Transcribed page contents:
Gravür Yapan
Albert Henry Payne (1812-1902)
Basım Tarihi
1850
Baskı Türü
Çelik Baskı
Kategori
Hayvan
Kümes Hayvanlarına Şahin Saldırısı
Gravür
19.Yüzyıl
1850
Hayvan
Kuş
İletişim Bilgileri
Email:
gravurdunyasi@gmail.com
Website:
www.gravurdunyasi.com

*THE PROBLEM*:
Update the listing above by changing "Çelik Baskı" to "Bakır Baskı" wherever it occurs, and keep every other line as it is.

*WRITTEN ANSWER*:
Gravür Yapan
Albert Henry Payne (1812-1902)
Basım Tarihi
1850
Baskı Türü
Bakır Baskı
Kategori
Hayvan
Kümes Hayvanlarına Şahin Saldırısı
Gravür
19.Yüzyıl
1850
Hayvan
Kuş
İletişim Bilgileri
Email:
gravurdunyasi@gmail.com
Website:
www.gravurdunyasi.com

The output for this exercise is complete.